Каммерфрау проводила императрицу в опочивальню. И пока Паулина расчёсывала государыне волосы, а Горбатка облачала в ночную рубашку, растирала на ногах пальцы и купала ступни в тазике с пахучей сиреневой водой, Лотта пела ей неспешные тюрингские песни, тихо подыгрывая себе на лютне. Наконец Евпраксия легла на ложе и, велев задуть свечи, отпустила своих прислужниц. Дамы вышли. Пожелали друг другу приятных сновидений и направились по своим комнатам. Но фон Берсвордт слегка помедлила, слушая, как другие женщины запирают двери, и неслышно заскользила по коридору дворца, по блестящему мраморному полу, в детскую. На немой вопрос няньки подняла указательный палец кверху, приложила его к губам и сказала: «Тс-с!» А потом, приблизившись к спящему Леопольду, вынула из ладанки скрученный пергамент. Поднесла его к горящей свече и прочла послание Конрада. Сузила глаза, улыбнулась и легко возвратила трубочку на место. Снова погрозила указательным пальцем: дескать, нянька, имей в виду — никому ни звука! — и бесплотной тенью юркнула за дверь.

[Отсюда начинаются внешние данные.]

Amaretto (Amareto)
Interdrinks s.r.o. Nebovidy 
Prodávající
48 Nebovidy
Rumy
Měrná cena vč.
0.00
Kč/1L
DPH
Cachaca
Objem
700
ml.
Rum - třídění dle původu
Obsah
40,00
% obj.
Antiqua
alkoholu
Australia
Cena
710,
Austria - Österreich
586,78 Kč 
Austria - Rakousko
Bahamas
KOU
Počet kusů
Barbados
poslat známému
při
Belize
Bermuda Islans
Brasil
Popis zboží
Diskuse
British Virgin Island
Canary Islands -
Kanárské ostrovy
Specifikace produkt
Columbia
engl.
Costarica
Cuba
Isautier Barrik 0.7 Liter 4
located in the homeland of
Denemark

Сутки государыня не сомкнула глаз: думала и сомневалась, взвешивала «за» и «против». А когда каммерфрау, вроде беспокоясь, задавала вопросы — уж не занедужилось ли её величеству? — отвечала нехотя: ничего, это от бессонницы, да и влажный климат Вероны действует как-то угнетающе...
Во второй половине дня посетила капеллу замка и, крестясь у Распятия, обречённо молилась, плача и прося защиты у Сына Божьего. Вышла из часовенки с красными глазами и опухшим носом. Отослав служанок, спрятала в кожаную сумочку все свои драгоценности, прикрепила её на пояс, обвязав себя им под платьем, по нательной рубашке, высоко под грудью. Позвала Горбатку и распорядилась, чтобы нянька одела мальчика — прогуляться на сон грядущий.
Груня служила в доме киевских князей всю сознательную жизнь, нянчила ещё Мономаха и Янку, а потом — всех детей от княгини Анны. С детства была увечна — не могла держать шею прямо и за это получила своё прозвище. Женщина была добрая, отзывчивая, сердобольная. Ксюша её любила не меньше матери.
Услыхав о намерении вывести ребёнка на воздух, Груня попыталась протестовать:
— Да Господь с тобой, ласточка Опраксушка! На дворе смеркается, да и дождик капает. Прынц с утра-то кашлямши... Что за баловство на ночь глядя?
Посмотрев на неё в упор, Евпраксия произнесла жёстко:
— Делай, как велю. И сама оденься. Вместе с сыном выходи в сад. Больше никого не бери.
Челядинка оторопела:
— Что же ты задумала, Господи Иисусе? Свят, свят, свят! Опомнись!